(Dataset items)
- Opening Delimiter -

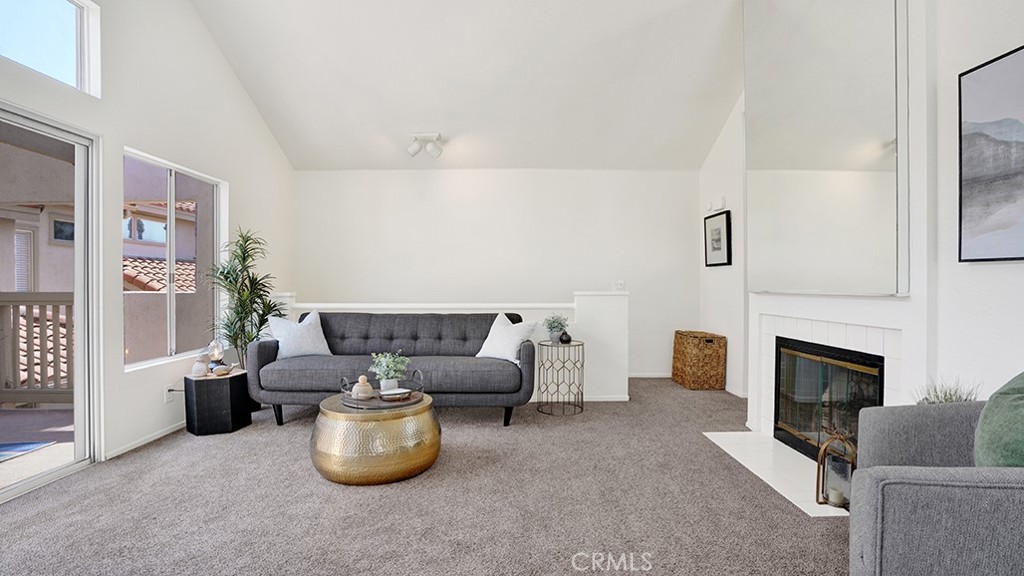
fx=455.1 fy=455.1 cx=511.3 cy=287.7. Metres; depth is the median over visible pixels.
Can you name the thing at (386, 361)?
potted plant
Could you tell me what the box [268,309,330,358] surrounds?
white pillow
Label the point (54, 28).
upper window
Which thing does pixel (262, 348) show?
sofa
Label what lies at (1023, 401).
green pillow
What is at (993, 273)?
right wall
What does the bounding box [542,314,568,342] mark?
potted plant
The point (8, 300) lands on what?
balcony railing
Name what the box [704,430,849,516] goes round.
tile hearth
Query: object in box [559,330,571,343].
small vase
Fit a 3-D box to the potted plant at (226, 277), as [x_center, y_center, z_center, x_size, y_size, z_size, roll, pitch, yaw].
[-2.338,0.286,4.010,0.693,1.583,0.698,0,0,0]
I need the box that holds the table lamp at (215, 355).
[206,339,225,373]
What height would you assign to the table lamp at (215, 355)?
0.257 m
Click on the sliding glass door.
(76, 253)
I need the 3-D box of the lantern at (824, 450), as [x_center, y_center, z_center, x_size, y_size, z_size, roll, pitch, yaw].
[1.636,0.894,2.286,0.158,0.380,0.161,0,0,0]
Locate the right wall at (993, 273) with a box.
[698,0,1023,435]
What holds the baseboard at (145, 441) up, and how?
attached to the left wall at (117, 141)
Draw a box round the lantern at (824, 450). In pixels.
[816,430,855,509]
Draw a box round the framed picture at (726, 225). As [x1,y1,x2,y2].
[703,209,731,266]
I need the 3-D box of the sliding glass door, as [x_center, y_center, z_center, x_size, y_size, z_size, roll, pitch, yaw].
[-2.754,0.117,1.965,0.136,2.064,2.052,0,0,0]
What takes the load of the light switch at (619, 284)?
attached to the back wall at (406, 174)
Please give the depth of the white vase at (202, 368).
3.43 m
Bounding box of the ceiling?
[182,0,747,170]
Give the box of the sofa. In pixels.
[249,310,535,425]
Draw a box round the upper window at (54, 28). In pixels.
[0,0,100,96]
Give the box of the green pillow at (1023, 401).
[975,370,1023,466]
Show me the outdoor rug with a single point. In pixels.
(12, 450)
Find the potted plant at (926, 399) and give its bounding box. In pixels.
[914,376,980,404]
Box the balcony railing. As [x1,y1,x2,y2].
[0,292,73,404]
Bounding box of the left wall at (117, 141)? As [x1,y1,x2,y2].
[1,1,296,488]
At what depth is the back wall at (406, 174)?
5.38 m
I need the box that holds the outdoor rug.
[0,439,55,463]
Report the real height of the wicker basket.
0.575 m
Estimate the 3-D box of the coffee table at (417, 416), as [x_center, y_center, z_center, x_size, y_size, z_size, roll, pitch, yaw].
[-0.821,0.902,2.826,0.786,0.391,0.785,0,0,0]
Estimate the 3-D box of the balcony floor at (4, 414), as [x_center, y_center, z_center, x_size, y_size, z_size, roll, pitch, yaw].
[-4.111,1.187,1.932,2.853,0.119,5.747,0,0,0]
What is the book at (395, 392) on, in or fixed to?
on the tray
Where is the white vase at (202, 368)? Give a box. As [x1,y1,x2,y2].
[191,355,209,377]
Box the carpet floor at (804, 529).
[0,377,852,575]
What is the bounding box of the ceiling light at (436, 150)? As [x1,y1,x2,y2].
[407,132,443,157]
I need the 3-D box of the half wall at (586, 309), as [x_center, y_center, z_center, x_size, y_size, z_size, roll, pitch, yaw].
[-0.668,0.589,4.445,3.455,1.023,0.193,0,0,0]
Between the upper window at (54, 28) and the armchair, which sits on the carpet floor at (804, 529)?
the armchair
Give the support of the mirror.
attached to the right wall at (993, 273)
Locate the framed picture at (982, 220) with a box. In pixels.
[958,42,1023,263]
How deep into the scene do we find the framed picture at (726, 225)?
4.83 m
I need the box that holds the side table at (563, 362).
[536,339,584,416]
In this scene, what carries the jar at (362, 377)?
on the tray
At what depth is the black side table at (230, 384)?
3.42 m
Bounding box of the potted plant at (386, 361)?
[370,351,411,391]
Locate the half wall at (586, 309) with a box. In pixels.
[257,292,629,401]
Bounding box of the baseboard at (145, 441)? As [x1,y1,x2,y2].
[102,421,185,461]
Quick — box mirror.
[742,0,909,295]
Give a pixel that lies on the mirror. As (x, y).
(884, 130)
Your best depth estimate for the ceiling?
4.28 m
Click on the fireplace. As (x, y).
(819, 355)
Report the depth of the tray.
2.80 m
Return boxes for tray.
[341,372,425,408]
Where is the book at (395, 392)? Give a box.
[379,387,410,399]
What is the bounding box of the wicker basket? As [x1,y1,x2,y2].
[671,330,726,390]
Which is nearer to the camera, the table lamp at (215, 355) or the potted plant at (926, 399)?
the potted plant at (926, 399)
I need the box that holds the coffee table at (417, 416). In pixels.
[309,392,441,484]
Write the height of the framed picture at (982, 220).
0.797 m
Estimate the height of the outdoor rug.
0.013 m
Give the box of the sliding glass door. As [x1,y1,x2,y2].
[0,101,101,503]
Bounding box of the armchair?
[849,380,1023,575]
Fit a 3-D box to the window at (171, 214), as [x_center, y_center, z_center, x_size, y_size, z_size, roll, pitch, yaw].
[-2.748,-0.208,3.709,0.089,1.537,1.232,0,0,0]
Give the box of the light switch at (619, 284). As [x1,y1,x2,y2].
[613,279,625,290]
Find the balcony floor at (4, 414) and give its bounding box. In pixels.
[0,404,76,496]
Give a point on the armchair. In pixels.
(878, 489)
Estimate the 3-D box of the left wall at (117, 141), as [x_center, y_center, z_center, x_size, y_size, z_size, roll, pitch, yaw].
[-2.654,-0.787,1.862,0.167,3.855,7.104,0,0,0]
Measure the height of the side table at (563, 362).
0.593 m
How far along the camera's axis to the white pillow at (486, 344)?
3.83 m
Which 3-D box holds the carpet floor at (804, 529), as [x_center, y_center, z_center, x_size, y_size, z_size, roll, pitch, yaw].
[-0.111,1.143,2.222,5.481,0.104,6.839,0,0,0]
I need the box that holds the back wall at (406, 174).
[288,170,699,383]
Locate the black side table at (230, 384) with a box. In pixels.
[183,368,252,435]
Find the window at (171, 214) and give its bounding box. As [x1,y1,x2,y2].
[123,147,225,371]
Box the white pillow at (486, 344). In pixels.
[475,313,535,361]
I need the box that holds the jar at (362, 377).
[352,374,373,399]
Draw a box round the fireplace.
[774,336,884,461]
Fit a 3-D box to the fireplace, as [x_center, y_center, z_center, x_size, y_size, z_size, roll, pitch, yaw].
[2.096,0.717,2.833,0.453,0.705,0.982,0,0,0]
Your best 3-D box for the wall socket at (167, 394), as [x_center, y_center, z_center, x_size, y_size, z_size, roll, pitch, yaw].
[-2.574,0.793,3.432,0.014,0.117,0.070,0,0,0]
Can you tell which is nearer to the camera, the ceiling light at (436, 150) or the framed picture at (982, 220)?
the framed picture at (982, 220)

- Closing Delimiter -

▶ _Assignment_:
All of the entries above are to be duplicated exactly, with every image left out.

▶ _Answer box_:
fx=455.1 fy=455.1 cx=511.3 cy=287.7. Metres; depth is the median over visible pixels.
Can you name the thing at (386, 361)?
potted plant
Could you tell me what the box [268,309,330,358] surrounds?
white pillow
Label the point (54, 28).
upper window
Which thing does pixel (262, 348) show?
sofa
Label what lies at (1023, 401).
green pillow
What is at (993, 273)?
right wall
What does the bounding box [542,314,568,342] mark?
potted plant
The point (8, 300) lands on what?
balcony railing
Name what the box [704,430,849,516] goes round.
tile hearth
Query: object in box [559,330,571,343].
small vase
Fit a 3-D box to the potted plant at (226, 277), as [x_center, y_center, z_center, x_size, y_size, z_size, roll, pitch, yaw].
[-2.338,0.286,4.010,0.693,1.583,0.698,0,0,0]
I need the box that holds the table lamp at (215, 355).
[206,339,225,373]
What height would you assign to the table lamp at (215, 355)?
0.257 m
Click on the sliding glass door.
(76, 253)
I need the 3-D box of the lantern at (824, 450), as [x_center, y_center, z_center, x_size, y_size, z_size, roll, pitch, yaw].
[1.636,0.894,2.286,0.158,0.380,0.161,0,0,0]
Locate the right wall at (993, 273) with a box.
[698,0,1023,435]
What holds the baseboard at (145, 441) up, and how?
attached to the left wall at (117, 141)
Draw a box round the lantern at (824, 450). In pixels.
[816,430,855,509]
Draw a box round the framed picture at (726, 225). As [x1,y1,x2,y2].
[703,209,731,266]
I need the 3-D box of the sliding glass door, as [x_center, y_center, z_center, x_size, y_size, z_size, roll, pitch, yaw].
[-2.754,0.117,1.965,0.136,2.064,2.052,0,0,0]
What takes the load of the light switch at (619, 284)?
attached to the back wall at (406, 174)
Please give the depth of the white vase at (202, 368).
3.43 m
Bounding box of the ceiling?
[182,0,747,170]
Give the box of the sofa. In pixels.
[249,310,535,425]
Draw a box round the upper window at (54, 28). In pixels.
[0,0,100,96]
Give the box of the green pillow at (1023, 401).
[975,370,1023,466]
Show me the outdoor rug with a single point. In pixels.
(12, 450)
Find the potted plant at (926, 399) and give its bounding box. In pixels.
[914,376,980,404]
Box the balcony railing. As [x1,y1,x2,y2].
[0,292,73,404]
Bounding box of the left wall at (117, 141)? As [x1,y1,x2,y2].
[1,1,296,488]
At what depth is the back wall at (406, 174)?
5.38 m
I need the box that holds the outdoor rug.
[0,439,55,463]
Report the real height of the wicker basket.
0.575 m
Estimate the 3-D box of the coffee table at (417, 416), as [x_center, y_center, z_center, x_size, y_size, z_size, roll, pitch, yaw].
[-0.821,0.902,2.826,0.786,0.391,0.785,0,0,0]
Estimate the 3-D box of the balcony floor at (4, 414), as [x_center, y_center, z_center, x_size, y_size, z_size, roll, pitch, yaw].
[-4.111,1.187,1.932,2.853,0.119,5.747,0,0,0]
What is the book at (395, 392) on, in or fixed to?
on the tray
Where is the white vase at (202, 368)? Give a box. As [x1,y1,x2,y2].
[191,355,209,377]
Box the carpet floor at (804, 529).
[0,377,852,575]
What is the bounding box of the ceiling light at (436, 150)? As [x1,y1,x2,y2].
[407,132,443,157]
I need the 3-D box of the half wall at (586, 309), as [x_center, y_center, z_center, x_size, y_size, z_size, roll, pitch, yaw].
[-0.668,0.589,4.445,3.455,1.023,0.193,0,0,0]
Between the upper window at (54, 28) and the armchair, which sits on the carpet floor at (804, 529)?
the armchair
Give the support of the mirror.
attached to the right wall at (993, 273)
Locate the framed picture at (982, 220) with a box. In pixels.
[958,42,1023,263]
How deep into the scene do we find the framed picture at (726, 225)?
4.83 m
I need the box that holds the side table at (563, 362).
[536,339,584,416]
In this scene, what carries the jar at (362, 377)?
on the tray
At what depth is the black side table at (230, 384)?
3.42 m
Bounding box of the potted plant at (386, 361)?
[370,351,411,391]
Locate the half wall at (586, 309) with a box. In pixels.
[257,292,629,401]
Bounding box of the baseboard at (145, 441)? As [x1,y1,x2,y2].
[102,421,185,461]
Quick — box mirror.
[742,0,909,295]
Give a pixel that lies on the mirror. As (x, y).
(884, 130)
Your best depth estimate for the ceiling?
4.28 m
Click on the fireplace. As (x, y).
(819, 355)
Report the depth of the tray.
2.80 m
Return boxes for tray.
[341,372,425,408]
Where is the book at (395, 392)? Give a box.
[379,387,410,399]
What is the bounding box of the wicker basket? As [x1,y1,x2,y2].
[671,330,726,390]
Which is nearer to the camera, the table lamp at (215, 355) or the potted plant at (926, 399)?
the potted plant at (926, 399)
I need the box that holds the coffee table at (417, 416). In pixels.
[309,392,441,484]
Write the height of the framed picture at (982, 220).
0.797 m
Estimate the height of the outdoor rug.
0.013 m
Give the box of the sliding glass door. As [x1,y1,x2,y2].
[0,101,101,503]
Bounding box of the armchair?
[849,380,1023,575]
Fit a 3-D box to the window at (171, 214), as [x_center, y_center, z_center, x_size, y_size, z_size, roll, pitch, yaw].
[-2.748,-0.208,3.709,0.089,1.537,1.232,0,0,0]
Give the box of the light switch at (619, 284). As [x1,y1,x2,y2].
[613,279,625,290]
Find the balcony floor at (4, 414) and give its bounding box. In pixels.
[0,404,76,496]
Give a point on the armchair. In pixels.
(878, 489)
Estimate the 3-D box of the left wall at (117, 141), as [x_center, y_center, z_center, x_size, y_size, z_size, roll, pitch, yaw].
[-2.654,-0.787,1.862,0.167,3.855,7.104,0,0,0]
Measure the height of the side table at (563, 362).
0.593 m
How far along the camera's axis to the white pillow at (486, 344)?
3.83 m
Which 3-D box holds the carpet floor at (804, 529), as [x_center, y_center, z_center, x_size, y_size, z_size, roll, pitch, yaw].
[-0.111,1.143,2.222,5.481,0.104,6.839,0,0,0]
I need the box that holds the back wall at (406, 174).
[288,170,699,383]
Locate the black side table at (230, 384) with a box. In pixels.
[183,368,252,435]
Find the window at (171, 214) and give its bounding box. As [x1,y1,x2,y2].
[123,147,225,371]
Box the white pillow at (486, 344). In pixels.
[475,313,535,361]
I need the box that holds the jar at (362, 377).
[352,374,373,399]
Draw a box round the fireplace.
[774,336,884,461]
Fit a 3-D box to the fireplace, as [x_center, y_center, z_center, x_size, y_size, z_size, roll, pitch, yaw].
[2.096,0.717,2.833,0.453,0.705,0.982,0,0,0]
Your best 3-D box for the wall socket at (167, 394), as [x_center, y_center, z_center, x_size, y_size, z_size, roll, pitch, yaw].
[-2.574,0.793,3.432,0.014,0.117,0.070,0,0,0]
Can you tell which is nearer to the camera, the ceiling light at (436, 150) or the framed picture at (982, 220)?
the framed picture at (982, 220)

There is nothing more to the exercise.